- [EXERCISE]
In the records below, the relevant part opens with the line containing "featured on" and closes with the line containing "Case Investigation & Evidence Gathering"; print that part exactly and only, without its pictures.

===

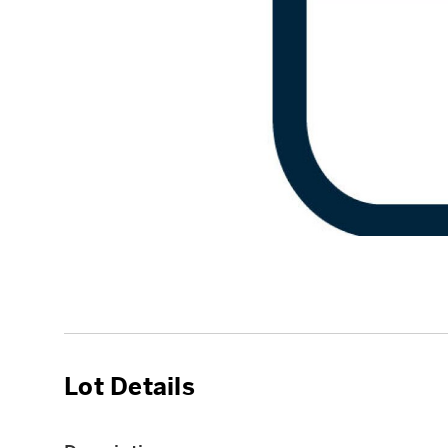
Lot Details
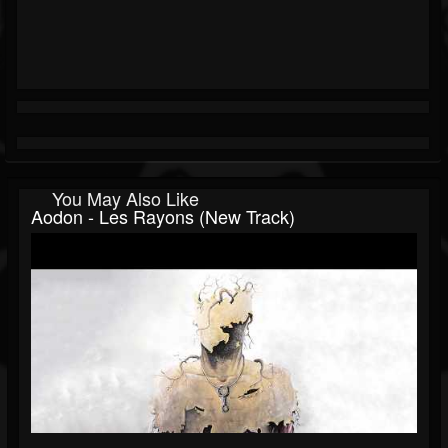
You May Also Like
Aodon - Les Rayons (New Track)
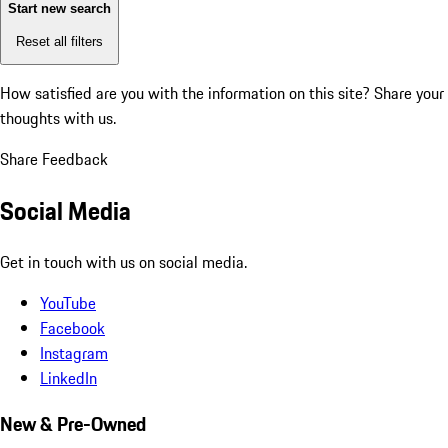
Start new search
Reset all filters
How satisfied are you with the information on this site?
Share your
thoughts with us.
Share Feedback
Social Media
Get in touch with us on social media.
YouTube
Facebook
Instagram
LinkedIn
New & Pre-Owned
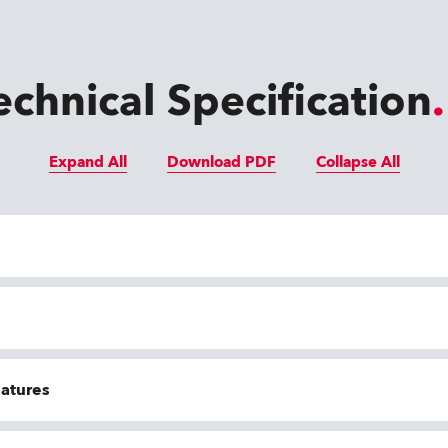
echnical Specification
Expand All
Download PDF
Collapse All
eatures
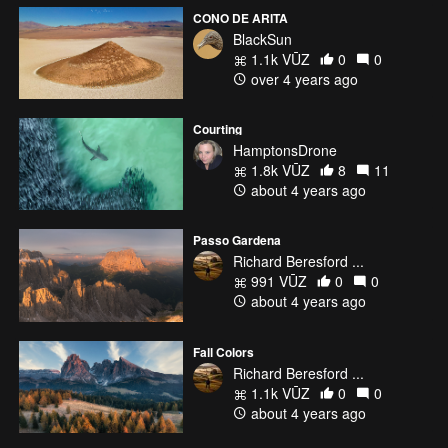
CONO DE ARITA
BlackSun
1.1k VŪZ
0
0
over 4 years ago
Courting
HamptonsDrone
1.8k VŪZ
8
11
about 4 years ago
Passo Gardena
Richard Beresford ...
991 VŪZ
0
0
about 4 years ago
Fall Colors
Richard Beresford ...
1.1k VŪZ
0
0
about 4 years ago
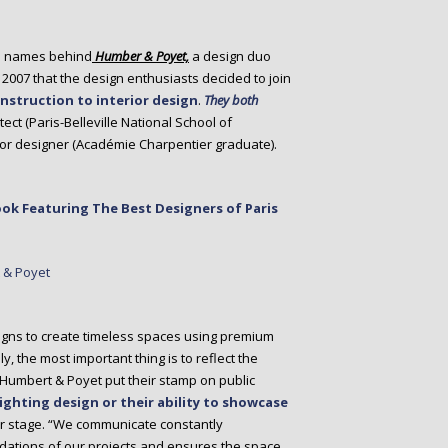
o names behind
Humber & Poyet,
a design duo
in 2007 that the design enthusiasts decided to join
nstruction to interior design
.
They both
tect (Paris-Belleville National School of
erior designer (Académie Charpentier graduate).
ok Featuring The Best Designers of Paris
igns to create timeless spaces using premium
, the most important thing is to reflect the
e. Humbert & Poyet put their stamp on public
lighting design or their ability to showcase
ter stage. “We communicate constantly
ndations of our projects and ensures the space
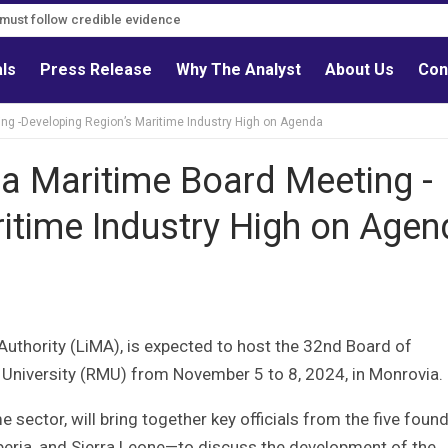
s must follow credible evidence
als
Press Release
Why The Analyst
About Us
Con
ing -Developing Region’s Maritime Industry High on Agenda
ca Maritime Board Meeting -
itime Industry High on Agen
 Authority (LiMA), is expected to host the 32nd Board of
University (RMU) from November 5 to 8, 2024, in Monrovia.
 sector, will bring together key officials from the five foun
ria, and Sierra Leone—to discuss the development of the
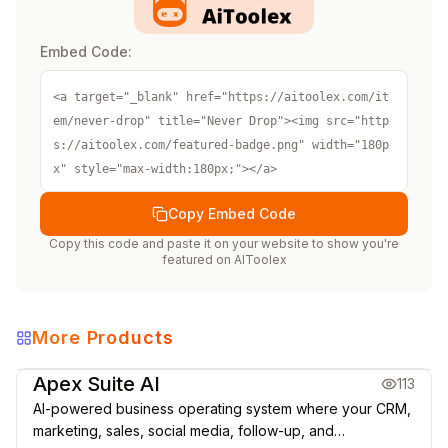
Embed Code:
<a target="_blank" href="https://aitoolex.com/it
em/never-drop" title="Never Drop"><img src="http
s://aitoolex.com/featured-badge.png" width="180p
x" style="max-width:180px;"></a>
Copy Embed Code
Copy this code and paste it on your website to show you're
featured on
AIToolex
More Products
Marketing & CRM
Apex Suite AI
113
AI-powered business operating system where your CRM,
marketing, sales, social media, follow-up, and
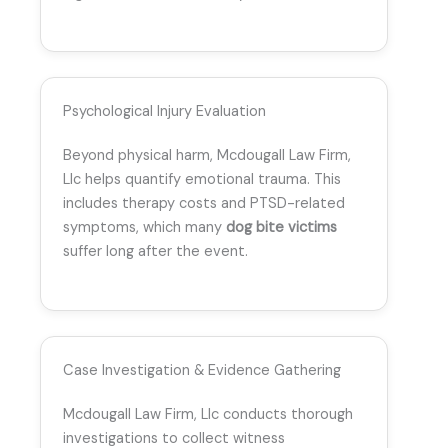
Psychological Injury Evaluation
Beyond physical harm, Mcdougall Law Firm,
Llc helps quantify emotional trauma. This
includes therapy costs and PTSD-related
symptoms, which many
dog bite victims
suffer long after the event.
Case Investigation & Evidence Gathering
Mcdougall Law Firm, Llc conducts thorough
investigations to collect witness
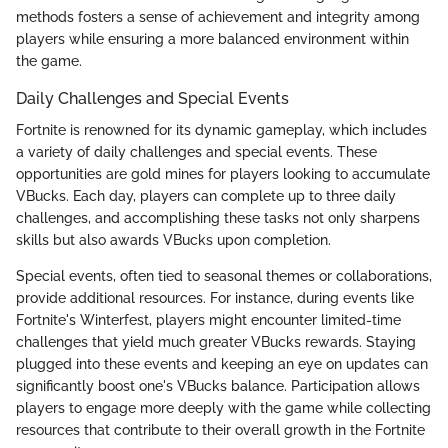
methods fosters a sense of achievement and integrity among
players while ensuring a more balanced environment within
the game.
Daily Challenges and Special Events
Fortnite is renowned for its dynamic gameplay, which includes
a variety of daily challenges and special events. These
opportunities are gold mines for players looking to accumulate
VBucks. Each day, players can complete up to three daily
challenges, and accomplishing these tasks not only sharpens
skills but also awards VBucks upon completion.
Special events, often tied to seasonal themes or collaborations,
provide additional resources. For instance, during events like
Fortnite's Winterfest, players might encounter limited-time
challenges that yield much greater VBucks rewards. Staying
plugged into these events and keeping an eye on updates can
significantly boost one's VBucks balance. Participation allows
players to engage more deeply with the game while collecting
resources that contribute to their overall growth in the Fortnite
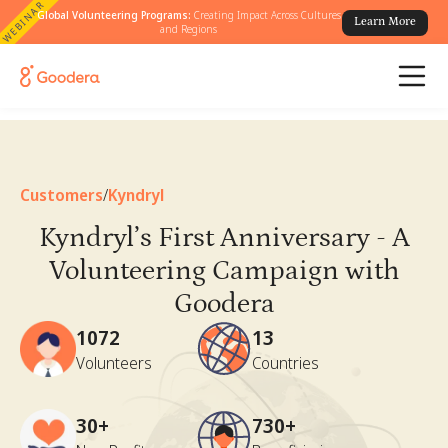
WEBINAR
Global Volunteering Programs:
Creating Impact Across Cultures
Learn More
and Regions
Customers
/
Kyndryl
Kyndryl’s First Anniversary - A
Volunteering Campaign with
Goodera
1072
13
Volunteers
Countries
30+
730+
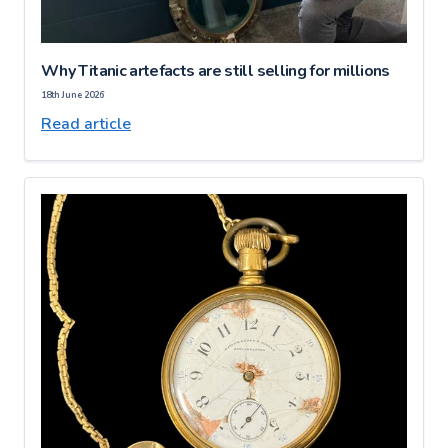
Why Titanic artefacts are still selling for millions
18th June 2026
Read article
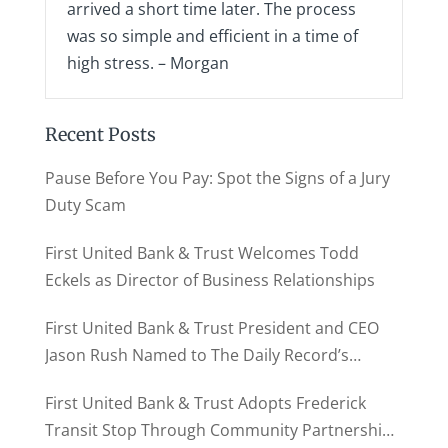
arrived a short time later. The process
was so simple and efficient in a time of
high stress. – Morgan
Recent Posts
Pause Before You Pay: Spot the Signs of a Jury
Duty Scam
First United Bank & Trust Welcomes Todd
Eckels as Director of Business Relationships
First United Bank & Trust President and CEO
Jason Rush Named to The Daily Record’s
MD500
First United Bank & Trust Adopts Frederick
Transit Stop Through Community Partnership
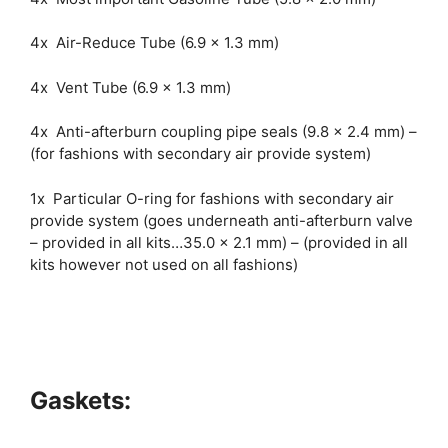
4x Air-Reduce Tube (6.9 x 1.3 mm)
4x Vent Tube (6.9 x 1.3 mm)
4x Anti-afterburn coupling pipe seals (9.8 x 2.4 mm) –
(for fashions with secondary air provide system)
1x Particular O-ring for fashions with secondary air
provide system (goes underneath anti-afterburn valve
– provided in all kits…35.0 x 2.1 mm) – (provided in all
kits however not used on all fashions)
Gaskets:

===

- [RESULT]
featured on
AIToolex
More Products
Marketing & CRM
Apex Suite AI
113
AI-powered business operating system where your CRM,
marketing, sales, social media, follow-up, and
Psychological Injury Evaluation
Beyond physical harm, Mcdougall Law Firm,
Llc helps quantify emotional trauma. This
includes therapy costs and PTSD-related
symptoms, which many
dog bite victims
suffer long after the event.
Case Investigation & Evidence Gathering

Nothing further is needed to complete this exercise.